There are three potential explanations for the MRI anomalies observed in leprosy: (1) retrograde dissemination of M. leprae via peripheral nerves, nerve roots, and into the spinal cord; (2) responsive alterations in the spinal cord induced by sectioning of axons from peripheral nerves or roots; and (3) an immunological reaction to the bacterial antigen as the most probable cause of CNS involvement, according to study [29].

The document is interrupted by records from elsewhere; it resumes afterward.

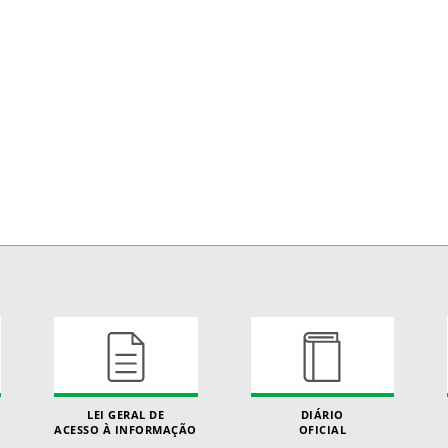
LEI GERAL DE
DIÁRIO
ACESSO À INFORMAÇÃO
OFICIAL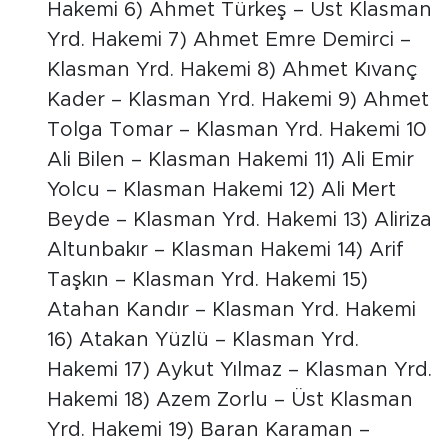
Hakemi 6) Ahmet Türkeş – Üst Klasman
Yrd. Hakemi 7) Ahmet Emre Demirci –
Klasman Yrd. Hakemi 8) Ahmet Kıvanç
Kader – Klasman Yrd. Hakemi 9) Ahmet
Tolga Tomar – Klasman Yrd. Hakemi 10
Ali Bilen – Klasman Hakemi 11) Ali Emir
Yolcu – Klasman Hakemi 12) Ali Mert
Beyde – Klasman Yrd. Hakemi 13) Aliriza
Altunbakır – Klasman Hakemi 14) Arif
Taşkın – Klasman Yrd. Hakemi 15)
Atahan Kandır – Klasman Yrd. Hakemi
16) Atakan Yüzlü – Klasman Yrd.
Hakemi 17) Aykut Yılmaz – Klasman Yrd.
Hakemi 18) Azem Zorlu – Üst Klasman
Yrd. Hakemi 19) Baran Karaman –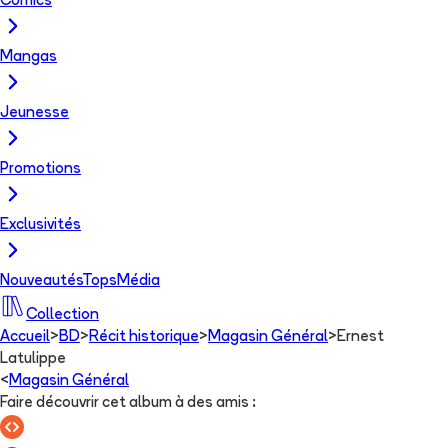
Comics
Mangas
Jeunesse
Promotions
Exclusivités
Nouveautés
Tops
Média
Collection
Accueil
>
BD
>
Récit historique
>
Magasin Général
>
Ernest
Latulippe
<
Magasin Général
Faire découvrir cet album à des amis
: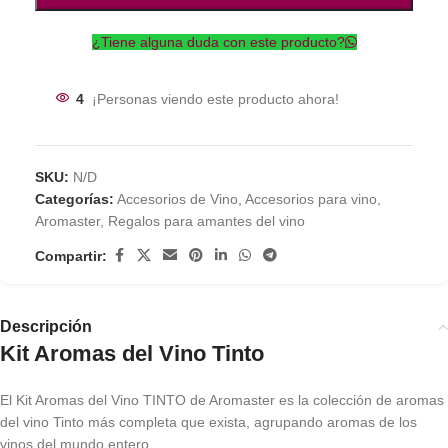
¿Tiene alguna duda con este producto?
4
¡Personas viendo este producto ahora!
SKU:
N/D
Categorías:
Accesorios de Vino
,
Accesorios para vino
,
Aromaster
,
Regalos para amantes del vino
Compartir:
Descripción
Kit Aromas del Vino Tinto
El Kit Aromas del Vino TINTO de Aromaster es la colección de aromas
del vino Tinto más completa que exista, agrupando aromas de los
vinos del mundo entero.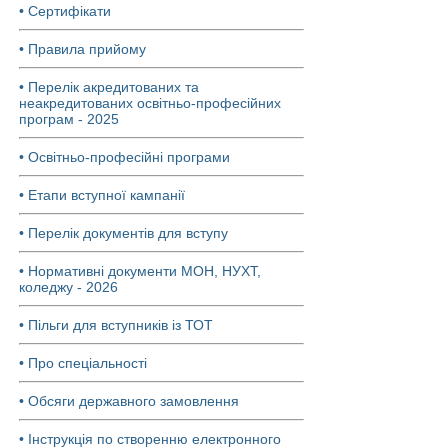
• Сертифікати
• Правила прийому
• Перелік акредитованих та
неакредитованих освітньо-професійних
програм - 2025
• Освітньо-професійні програми
• Етапи вступної кампанії
• Перелік документів для вступу
• Нормативні документи МОН, НУХТ,
коледжу - 2026
• Пільги для вступників із ТОТ
• Про спеціальності
• Обсяги державного замовлення
• Інструкція по створенню електронного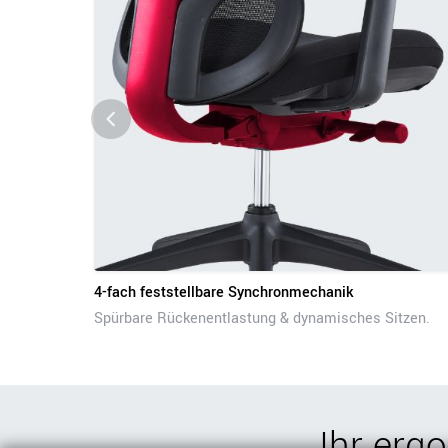
4-fach feststellbare Synchronmechanik
Spürbare Rückenentlastung & dynamisches Sitzen.
Ihr erg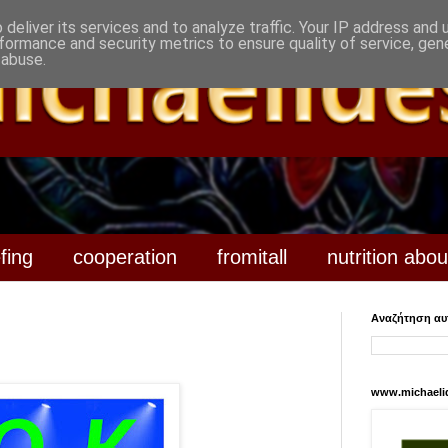
deliver its services and to analyze traffic. Your IP address and
formance and security metrics to ensure quality of service, ge
 abuse.
efing
cooperation
fromitall
nutrition abou
Αναζήτηση αυτ
www.michaeli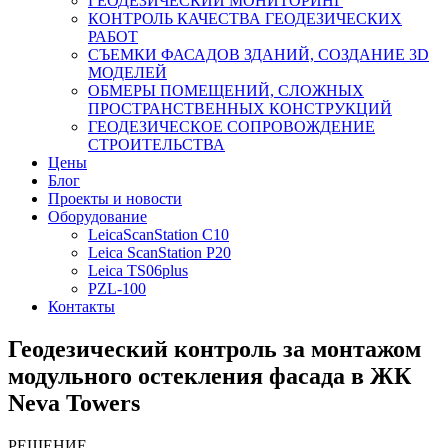
ГЕОДЕЗИЧЕСКИЙ МОНИТОРИНГ
КОНТРОЛЬ КАЧЕСТВА ГЕОДЕЗИЧЕСКИХ
РАБОТ
СЪЕМКИ ФАСАДОВ ЗДАНИЙ, СОЗДАНИЕ 3D
МОДЕЛЕЙ
ОБМЕРЫ ПОМЕЩЕНИЙ, СЛОЖНЫХ
ПРОСТРАНСТВЕННЫХ КОНСТРУКЦИЙ
ГЕОДЕЗИЧЕСКОЕ СОПРОВОЖДЕНИЕ
СТРОИТЕЛЬСТВА
Цены
Блог
Проекты и новости
Оборудование
LeicaScanStation C10
Leica ScanStation P20
Leica TS06plus
PZL-100
Контакты
Геодезический контроль за монтажом
модульного остекления фасада в ЖК
Neva Towers
РЕШЕНИЕ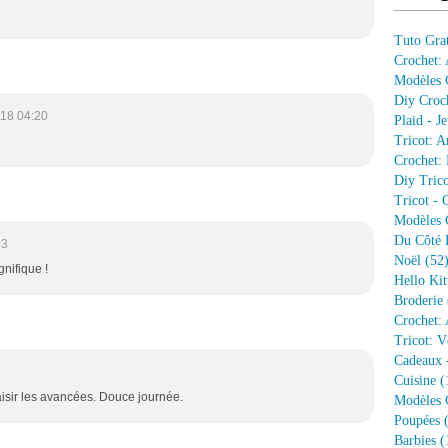
Tuto Grat
Crochet:
Modèles G
Diy Croc
18 04:20
Plaid - J
Tricot: A
Crochet: 
Diy Trico
Tricot - 
Modèles G
Du Côté 
03
Noël
(52
nifique !
Hello Kit
Broderie
Crochet: 
Tricot: V
Cadeaux 
Cuisine
(
laisir les avancées. Douce journée.
Modèles G
Poupées
(
Barbies
(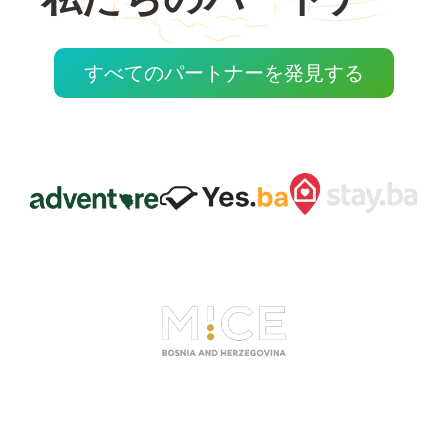
すべてのパートナーを発見する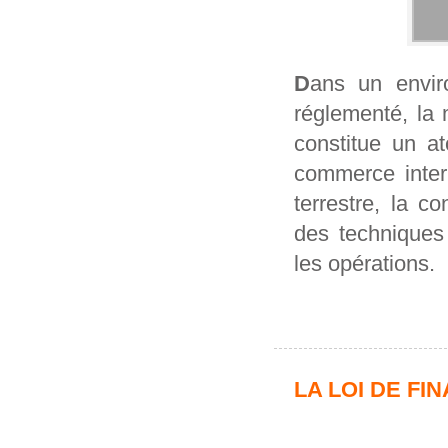
D
ans un envir
réglementé, la 
constitue un at
commerce inter
terrestre, la c
des techniques 
les opérations.
LA LOI DE FI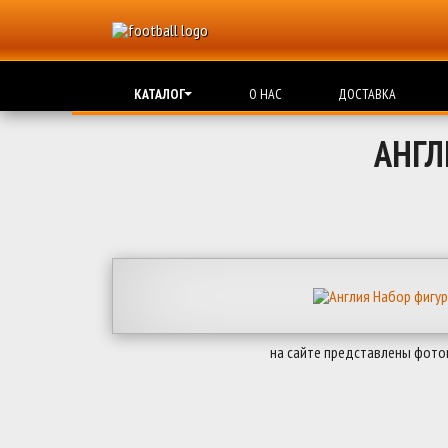
КАТАЛОГ
О НАС
ДОСТАВКА
АНГЛ
на сайте представлены фото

In our case, we successfully detected multiple M. leprae from CSF by mNGS, while the acid-fast bacilli staining of the CSF was negative. Brain MRI shows a few enhancement lesions on the upper edge of the cerebellar tonsil and dominant enhancement in the left basal ganglia. It differs from the previously reported location of lesions involving the CNS of M. leprae in MRI. As the patient had concomitant Listeria meningitis, we could not observe the definite characteristics of intracranial M. leprae infection. Multidrug therapy (MDT) is currently recommended in leprosy patients [29]. However, reports of clofazimine have shown low CSF penetration [1415]. The treatment options for pathological mechanisms, clinical characteristics, and optimal intracranial M. leprae infection remain unclear. Therefore, physicians should be alerted about the possibility of CNS infections due to M. leprae. More investigations are needed to elucidate this rare condition.

mNGS is a hypothesis-free, method that has been developed and optimized for clinical detection of multiple pathogens, especially unculturable ones, and can be helpful in the differential diagnosis of low-incidence infectious diseases [31]. The advantages of mNGS were confirmed in our case. In our case, mNGS of CSF revealed M. leprae and Listeria monocytogenes infections. This result provided additional clues that M. leprae could induce skin rash in the patient. Then, we further performed slit-skin smears, confirming the leprosy diagnosis. This case illustrated that mNGS might offer valuable insights for clinicians who may encounter cases in nonendemic areas less frequently. Testing the CSF can provide important diagnostic information when assessing leprosy patients with neurologic complications.

Here, we report a rare case of M. leprae and Listeria monocytogenes DNA detection from CSF using mNGS which further guided us to perform a skin smear and enabled us arrive at a definite diagnosis of leprosy. Due to a lack of knowledge or low clinical suspicion of leprosy, delayed diagnosis and proper treatment in our patients may be common in nonendemic areas. There is a need to raise awareness among physicians about leprosy to initiate appropriate treatment more rapidly, and physicians should be alerted about the possibility of CNS infections due to M. leprae. In addition, understanding the neurologic complications of this infection is crucial for doctors to diagnose and treat the disease better. Using mNGS as a diagnostic tool can improve the accuracy of leprosy diagnosis.